|I came across this farm house and field of beans and corn on Foot Hills Road.|
When time isn't a big factor, one of my favorite meandering routes is two-lane H Highway, which connects Liberty and Excelsior Springs. It's a twisty-turny road with two or three near 90-degree hairpin turns.
As far as this road's concerned, the word "highway" is a bit of an exaggeration. It's more of a route, which is what the state officially calls it.
If you're not paying attention and don't make one of the turns you're likely to become one with nature – and not necessarily in a good sense. I like the road, of course, because of the openness of the pastures and sky, the old graveyards, the herds of cattle, the red-winged blackbirds, the wildflowers and – maybe my favorite, several mules that graze next to a straight leg of the road that's sandwiched between two hairpins.
There's no shoulder to pull over on, no driveways or farm roads to pull into, so if I stop and take a quick photo from the road – always with an eye on the rear-view mirror and nervous glances to see who might be coming in front of me. I'm no Ansel Adams, but I'm guessing he wouldn't put up with these hit 'n' run rural photo techniques.

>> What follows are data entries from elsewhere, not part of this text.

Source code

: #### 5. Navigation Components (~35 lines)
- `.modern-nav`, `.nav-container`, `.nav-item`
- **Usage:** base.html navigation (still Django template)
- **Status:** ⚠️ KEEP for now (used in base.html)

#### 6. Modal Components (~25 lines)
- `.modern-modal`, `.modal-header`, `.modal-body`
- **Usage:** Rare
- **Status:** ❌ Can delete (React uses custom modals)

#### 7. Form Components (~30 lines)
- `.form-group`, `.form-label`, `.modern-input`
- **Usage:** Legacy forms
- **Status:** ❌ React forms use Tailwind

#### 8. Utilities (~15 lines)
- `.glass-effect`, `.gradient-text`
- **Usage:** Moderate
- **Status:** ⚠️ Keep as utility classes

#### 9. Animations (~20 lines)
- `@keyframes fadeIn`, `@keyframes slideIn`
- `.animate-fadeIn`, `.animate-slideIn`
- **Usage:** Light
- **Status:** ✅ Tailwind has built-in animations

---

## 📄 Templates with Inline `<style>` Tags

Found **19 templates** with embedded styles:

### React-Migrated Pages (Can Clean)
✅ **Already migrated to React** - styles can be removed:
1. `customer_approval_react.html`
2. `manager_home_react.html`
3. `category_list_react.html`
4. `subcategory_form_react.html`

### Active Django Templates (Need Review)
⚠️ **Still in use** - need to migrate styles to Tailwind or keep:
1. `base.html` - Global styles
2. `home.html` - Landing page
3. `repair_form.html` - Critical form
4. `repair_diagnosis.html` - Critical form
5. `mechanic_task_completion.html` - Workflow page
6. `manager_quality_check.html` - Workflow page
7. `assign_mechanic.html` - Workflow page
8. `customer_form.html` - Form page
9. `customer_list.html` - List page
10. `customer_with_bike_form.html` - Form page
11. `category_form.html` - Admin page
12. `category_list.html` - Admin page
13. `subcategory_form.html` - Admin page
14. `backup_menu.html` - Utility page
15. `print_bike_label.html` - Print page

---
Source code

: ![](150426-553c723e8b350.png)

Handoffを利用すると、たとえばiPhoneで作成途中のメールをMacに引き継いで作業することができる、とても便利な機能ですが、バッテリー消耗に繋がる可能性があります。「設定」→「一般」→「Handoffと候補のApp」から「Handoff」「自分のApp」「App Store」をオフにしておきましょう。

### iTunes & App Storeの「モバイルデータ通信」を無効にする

At the edge of Excelsior Springs – for you non-natives, the accepted local pronunciation is something very close to "sellser", as in "I have to go through Sellser to get there" – there's a sign that says to turn off to reach a popular winery. I rarely have time to wander, so I pass by and wonder where it is and what it looks like.
Curiosity is definitely the only trait I share with the common cat, other than maybe napping frequently.
I left work yesterday and didn't have anywhere to be and no one at home, so it was a green light to wander. I'd noticed a similar sign directing people to the winery from the other side of Sellser, this one off 10 Highway.
The turnoff was right by the Sellser Springs Airport, a facility whose motto should be "Where Planes Take Off Twice Every Three Years".
With some time to kill, I turned off and headed toward the winery and who-knows-where.
After the usual twisting and turning and craning my neck to read street signs (as if I'd know their significance), I wound up on a gravel road named Ray County Line Road. That's pretty self-explanatory, since Ray extends to the edge of Sellser, where Clay County begins. Given all the political squabbles in the area, I'm surprised there's no Fray County.
I found the road that leads to the winery, but by then I'd become far more interested in my wandering perusal than actually finding it. You've seen one winery, you've seen them all. You know, people in pressed linen slacks discussing vintage grape varieties and pretending not to be hitting the demon alcohol while guzzling it (in moderation, of course, with lots of cheese).
I can understand that some people have no interest in seeing horses flicking flies off their tails, cattle cooling their heels (and everything else) in ponds, an old trucks parked on hills and rows and rows of braided corn and money-green soy beans.
I took photos of most of the above, but never really knew where I was. It was after 5, so I was using the setting sun as my personal GPS (thank you, Mother Nature, thank you God) and making turns by instinct.
When I passed a group of cattle in a pond, I stopped, rolled down the passenger-side window and took some photos. Sorry, Ansel, I'm a seat-of-the-pants kind of guy. I took maybe five or six shots of the cows, but only one turned out to be interesting.
All I could think of was a caption for the photo ... maybe something out of The Far Side ... picturing the cows talking like inner-city toughs from West Side Story or something.
"Hey, what choo starin' at? Ain't you ever seen no one in a bath before? This friggin' cow suit is hot, you mutha!"
My meandering finally led to to J Highway, another rural road where you take your life in your hands if you're not paying attention. I'm OK with that. When I'm on these roads, I'm all eyes.